Obtaining secure systems software is notoriously hard. One reason is the continuing use of unsafe languages due to their efficiency, direct control over hardware resources, and developer familiarity. However, this fine-grained control comes with opportunities for mistakes and therefore invites bugs such as memory corruption errors. In the absence of an adequate defense, these bugs can be readily exploited by attackers. This fact—combined with the inevitability of exploitable bugs due to the use of unsafe languages—has spurred a large body of research with code-reuse attacks and defenses of those attacks being the most prominent line of work.

In this dissertation, we apply the principles of code-reuse (which usually targets static or jitted code) in a dynamic context, sidestepping all existing defenses.

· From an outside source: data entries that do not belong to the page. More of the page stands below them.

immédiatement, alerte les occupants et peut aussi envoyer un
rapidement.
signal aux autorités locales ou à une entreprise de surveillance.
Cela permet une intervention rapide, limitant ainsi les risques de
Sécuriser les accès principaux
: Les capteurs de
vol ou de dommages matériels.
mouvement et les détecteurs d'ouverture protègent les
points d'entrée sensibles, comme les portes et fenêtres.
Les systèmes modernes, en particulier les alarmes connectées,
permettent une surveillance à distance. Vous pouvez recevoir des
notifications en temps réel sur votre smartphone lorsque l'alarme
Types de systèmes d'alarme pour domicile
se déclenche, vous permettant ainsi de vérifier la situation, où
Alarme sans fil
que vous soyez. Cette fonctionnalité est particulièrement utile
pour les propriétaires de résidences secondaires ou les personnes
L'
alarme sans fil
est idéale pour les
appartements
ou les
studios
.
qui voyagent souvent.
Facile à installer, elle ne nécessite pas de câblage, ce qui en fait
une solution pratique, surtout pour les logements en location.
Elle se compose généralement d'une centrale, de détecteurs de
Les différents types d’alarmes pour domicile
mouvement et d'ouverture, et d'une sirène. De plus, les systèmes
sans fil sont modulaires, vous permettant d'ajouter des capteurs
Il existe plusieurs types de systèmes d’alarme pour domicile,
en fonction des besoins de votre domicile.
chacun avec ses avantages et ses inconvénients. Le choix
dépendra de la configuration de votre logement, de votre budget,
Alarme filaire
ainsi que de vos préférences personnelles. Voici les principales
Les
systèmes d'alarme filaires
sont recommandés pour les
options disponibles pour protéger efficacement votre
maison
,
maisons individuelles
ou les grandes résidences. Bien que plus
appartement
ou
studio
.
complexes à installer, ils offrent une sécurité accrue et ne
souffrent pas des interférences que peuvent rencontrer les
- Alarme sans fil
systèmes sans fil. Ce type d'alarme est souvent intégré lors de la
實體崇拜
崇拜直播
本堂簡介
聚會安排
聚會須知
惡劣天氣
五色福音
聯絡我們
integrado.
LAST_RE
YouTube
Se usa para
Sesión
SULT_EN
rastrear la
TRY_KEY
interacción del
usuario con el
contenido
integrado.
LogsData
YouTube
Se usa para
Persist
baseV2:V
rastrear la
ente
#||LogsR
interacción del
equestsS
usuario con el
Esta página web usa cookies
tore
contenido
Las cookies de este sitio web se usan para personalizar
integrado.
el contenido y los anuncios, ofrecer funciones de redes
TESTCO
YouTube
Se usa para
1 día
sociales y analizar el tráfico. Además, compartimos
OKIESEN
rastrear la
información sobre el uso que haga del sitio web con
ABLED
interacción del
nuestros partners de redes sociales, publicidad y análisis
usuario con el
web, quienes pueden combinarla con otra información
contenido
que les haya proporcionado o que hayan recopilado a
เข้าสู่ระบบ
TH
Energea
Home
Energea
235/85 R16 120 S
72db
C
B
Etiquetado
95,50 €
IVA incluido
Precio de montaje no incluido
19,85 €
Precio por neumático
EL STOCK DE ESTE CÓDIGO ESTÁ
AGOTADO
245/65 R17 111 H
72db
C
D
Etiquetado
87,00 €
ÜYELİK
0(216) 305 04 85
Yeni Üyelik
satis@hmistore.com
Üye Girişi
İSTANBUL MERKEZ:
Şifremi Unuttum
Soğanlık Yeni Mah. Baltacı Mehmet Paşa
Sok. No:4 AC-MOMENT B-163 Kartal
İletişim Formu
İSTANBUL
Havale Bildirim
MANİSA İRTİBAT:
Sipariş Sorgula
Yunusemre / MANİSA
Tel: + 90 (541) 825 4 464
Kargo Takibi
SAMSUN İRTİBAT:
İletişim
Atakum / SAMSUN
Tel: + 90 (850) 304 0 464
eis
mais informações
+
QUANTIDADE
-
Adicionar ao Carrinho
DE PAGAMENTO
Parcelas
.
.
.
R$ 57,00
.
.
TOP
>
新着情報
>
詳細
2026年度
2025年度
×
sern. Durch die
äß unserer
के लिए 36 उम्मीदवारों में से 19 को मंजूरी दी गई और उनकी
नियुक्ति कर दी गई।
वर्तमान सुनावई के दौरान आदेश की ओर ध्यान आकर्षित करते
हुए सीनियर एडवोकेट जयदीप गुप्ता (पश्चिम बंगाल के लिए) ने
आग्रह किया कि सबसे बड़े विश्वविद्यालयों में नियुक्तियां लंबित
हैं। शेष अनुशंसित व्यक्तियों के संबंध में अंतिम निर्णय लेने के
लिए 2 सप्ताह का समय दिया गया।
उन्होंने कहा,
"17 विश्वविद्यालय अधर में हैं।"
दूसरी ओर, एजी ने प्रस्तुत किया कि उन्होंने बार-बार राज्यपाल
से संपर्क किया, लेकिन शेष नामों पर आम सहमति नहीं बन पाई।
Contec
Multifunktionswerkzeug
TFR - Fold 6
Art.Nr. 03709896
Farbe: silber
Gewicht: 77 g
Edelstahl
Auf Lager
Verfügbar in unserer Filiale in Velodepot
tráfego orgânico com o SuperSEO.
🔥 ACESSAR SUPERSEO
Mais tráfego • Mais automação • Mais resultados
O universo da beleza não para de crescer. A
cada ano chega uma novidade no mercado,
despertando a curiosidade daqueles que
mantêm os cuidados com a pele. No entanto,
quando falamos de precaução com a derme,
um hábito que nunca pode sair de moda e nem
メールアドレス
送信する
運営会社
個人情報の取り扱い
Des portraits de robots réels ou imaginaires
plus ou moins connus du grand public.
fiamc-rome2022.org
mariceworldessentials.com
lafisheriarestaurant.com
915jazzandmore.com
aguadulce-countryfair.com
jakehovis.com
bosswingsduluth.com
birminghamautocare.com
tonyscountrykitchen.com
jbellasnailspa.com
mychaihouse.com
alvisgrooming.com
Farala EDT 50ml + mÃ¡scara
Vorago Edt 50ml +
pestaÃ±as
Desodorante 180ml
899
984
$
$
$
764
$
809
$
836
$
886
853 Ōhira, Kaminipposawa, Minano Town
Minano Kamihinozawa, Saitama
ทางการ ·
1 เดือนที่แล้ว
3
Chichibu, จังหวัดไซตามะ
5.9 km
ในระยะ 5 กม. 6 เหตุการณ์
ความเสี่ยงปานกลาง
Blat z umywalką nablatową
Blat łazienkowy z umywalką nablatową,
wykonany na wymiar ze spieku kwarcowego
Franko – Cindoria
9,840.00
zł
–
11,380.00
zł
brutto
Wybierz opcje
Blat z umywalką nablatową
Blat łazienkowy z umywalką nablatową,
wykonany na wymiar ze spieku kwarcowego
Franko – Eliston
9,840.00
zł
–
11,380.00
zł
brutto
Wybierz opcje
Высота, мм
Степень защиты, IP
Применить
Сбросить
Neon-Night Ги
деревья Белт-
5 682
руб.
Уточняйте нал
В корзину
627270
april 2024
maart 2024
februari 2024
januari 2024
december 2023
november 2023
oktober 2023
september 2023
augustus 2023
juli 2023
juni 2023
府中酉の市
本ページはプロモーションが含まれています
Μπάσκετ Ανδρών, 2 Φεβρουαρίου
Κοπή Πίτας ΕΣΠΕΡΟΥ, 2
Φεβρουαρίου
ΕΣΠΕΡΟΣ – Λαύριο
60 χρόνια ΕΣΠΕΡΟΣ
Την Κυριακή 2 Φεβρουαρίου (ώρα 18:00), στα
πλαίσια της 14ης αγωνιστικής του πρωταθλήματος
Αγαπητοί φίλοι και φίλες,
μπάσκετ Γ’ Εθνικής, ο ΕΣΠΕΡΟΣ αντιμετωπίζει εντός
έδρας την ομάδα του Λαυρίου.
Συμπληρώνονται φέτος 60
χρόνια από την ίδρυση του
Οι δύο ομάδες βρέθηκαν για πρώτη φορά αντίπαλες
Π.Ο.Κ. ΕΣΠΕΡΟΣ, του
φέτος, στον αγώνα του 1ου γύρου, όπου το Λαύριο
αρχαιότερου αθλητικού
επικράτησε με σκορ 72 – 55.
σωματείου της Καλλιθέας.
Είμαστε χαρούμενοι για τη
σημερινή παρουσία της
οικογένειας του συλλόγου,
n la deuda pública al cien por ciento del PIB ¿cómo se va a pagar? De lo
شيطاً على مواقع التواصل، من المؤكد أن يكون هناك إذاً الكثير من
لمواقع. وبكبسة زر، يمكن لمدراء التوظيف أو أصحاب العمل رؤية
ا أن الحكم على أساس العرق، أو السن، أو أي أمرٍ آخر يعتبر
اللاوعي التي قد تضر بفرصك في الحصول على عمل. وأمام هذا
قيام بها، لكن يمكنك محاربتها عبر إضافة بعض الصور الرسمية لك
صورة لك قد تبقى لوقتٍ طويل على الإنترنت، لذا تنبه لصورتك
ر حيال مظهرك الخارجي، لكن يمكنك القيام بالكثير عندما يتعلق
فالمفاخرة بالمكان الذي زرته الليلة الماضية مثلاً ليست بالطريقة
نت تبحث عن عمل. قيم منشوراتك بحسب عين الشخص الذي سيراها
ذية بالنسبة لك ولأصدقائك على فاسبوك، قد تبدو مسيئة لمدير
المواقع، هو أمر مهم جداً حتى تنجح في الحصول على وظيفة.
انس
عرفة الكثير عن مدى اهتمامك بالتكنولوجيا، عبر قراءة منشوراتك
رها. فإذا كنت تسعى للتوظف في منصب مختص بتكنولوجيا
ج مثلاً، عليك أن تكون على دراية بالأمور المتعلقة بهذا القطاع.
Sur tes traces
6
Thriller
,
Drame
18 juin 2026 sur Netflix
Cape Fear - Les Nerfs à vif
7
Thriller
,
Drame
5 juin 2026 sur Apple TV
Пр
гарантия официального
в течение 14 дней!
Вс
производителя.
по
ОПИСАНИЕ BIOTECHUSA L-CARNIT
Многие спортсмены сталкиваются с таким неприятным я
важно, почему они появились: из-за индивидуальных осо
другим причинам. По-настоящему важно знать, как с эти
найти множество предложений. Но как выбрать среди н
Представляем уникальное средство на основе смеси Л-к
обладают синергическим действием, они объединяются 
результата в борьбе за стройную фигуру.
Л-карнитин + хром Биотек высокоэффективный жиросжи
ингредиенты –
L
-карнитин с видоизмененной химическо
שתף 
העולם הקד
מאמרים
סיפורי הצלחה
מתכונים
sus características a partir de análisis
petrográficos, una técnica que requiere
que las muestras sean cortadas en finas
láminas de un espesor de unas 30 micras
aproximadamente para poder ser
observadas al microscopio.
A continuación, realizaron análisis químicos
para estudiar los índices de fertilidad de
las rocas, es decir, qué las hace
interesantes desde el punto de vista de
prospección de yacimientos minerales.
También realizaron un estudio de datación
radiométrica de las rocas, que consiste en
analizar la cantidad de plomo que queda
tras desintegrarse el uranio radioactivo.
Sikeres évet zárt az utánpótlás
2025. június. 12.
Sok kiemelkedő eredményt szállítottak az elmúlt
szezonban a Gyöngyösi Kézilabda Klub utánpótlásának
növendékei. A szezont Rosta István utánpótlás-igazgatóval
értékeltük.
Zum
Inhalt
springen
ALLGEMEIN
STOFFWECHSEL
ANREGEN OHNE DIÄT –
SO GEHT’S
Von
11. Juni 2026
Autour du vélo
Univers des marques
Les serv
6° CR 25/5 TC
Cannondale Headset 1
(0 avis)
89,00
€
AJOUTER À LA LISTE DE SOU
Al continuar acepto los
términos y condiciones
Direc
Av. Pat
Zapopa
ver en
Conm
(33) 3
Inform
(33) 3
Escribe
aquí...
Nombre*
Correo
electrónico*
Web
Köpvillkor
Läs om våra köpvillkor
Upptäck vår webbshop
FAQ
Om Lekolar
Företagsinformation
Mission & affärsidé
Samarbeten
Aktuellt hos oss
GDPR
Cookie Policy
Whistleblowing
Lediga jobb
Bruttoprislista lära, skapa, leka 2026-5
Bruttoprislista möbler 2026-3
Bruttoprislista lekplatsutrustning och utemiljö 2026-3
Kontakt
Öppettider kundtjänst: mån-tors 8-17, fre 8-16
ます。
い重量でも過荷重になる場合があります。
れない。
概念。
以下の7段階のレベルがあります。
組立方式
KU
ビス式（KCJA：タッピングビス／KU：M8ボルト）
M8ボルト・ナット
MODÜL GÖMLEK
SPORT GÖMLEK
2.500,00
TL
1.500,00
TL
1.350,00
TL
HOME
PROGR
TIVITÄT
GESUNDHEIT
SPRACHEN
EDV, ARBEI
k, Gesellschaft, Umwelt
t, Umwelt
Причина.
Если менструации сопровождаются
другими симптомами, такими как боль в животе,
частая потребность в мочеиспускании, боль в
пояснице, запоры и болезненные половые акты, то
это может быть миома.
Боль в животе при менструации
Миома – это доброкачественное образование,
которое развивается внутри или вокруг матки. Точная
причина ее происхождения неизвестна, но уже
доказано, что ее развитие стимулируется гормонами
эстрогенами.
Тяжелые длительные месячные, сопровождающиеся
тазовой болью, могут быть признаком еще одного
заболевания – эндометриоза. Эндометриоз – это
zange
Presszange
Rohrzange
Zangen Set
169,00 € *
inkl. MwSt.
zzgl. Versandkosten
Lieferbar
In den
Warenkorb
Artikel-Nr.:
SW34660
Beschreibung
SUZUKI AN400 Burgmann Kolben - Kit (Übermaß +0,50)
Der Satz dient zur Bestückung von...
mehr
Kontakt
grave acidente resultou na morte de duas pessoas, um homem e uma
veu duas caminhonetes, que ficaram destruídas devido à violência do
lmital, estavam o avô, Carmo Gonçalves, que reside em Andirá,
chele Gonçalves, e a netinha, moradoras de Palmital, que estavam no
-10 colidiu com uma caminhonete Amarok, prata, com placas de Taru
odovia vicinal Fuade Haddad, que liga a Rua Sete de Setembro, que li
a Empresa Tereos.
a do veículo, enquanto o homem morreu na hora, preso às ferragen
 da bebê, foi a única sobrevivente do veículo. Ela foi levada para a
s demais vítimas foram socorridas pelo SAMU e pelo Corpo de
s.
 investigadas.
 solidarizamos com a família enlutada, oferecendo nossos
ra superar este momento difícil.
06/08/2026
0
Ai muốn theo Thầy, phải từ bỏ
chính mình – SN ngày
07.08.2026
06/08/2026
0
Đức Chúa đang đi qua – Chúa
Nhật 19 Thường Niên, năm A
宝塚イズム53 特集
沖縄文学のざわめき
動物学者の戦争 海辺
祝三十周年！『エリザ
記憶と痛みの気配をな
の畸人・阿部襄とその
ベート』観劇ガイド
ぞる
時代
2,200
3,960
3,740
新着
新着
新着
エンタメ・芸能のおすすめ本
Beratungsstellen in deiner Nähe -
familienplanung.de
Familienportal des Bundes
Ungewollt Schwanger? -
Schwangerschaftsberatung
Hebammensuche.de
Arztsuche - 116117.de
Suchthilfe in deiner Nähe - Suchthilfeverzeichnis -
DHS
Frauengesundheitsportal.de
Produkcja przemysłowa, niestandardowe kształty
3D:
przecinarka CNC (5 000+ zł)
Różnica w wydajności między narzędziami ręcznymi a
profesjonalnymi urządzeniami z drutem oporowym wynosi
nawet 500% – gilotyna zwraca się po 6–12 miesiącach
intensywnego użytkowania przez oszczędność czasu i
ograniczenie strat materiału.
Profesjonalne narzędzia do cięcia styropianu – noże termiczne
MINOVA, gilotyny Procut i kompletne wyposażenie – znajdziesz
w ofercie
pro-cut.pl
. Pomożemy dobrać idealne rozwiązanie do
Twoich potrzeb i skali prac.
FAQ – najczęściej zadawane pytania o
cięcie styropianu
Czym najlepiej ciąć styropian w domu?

Concretely, we demonstrate state-of-the-art, whole-function code reuse by abusing the dynamic dispatch mechanism found in languages such as Objective-C. We also devise a defense scheme and apply it to the Objective-C runtime. The result is a low-overhead, drop-in replacement for the Objective-C runtime that prevents our as well as other metadata-corruption attacks.

The assumed inevitability of exploitable bugs and stringent performance constraints of systems software have steered much of the previous research on systems security towards the mitigation of the exploitation phase. Sanitization and fuzzing are industry trends that instead try to weed out the bugs themselves, i.e., they tackle the cause instead of trying to mitigate the consequences. In this dissertation, we present a novel technique to increase the efficiency of sanitizers and extend their applicability via run-time partitioning. We significantly reduce the overhead of two popular compiler-based sanitizers extending their usage scenarios and increasing fuzzing throughput. Together with other recent work, our research challenges the assumption that bugs in systems software are inevitable.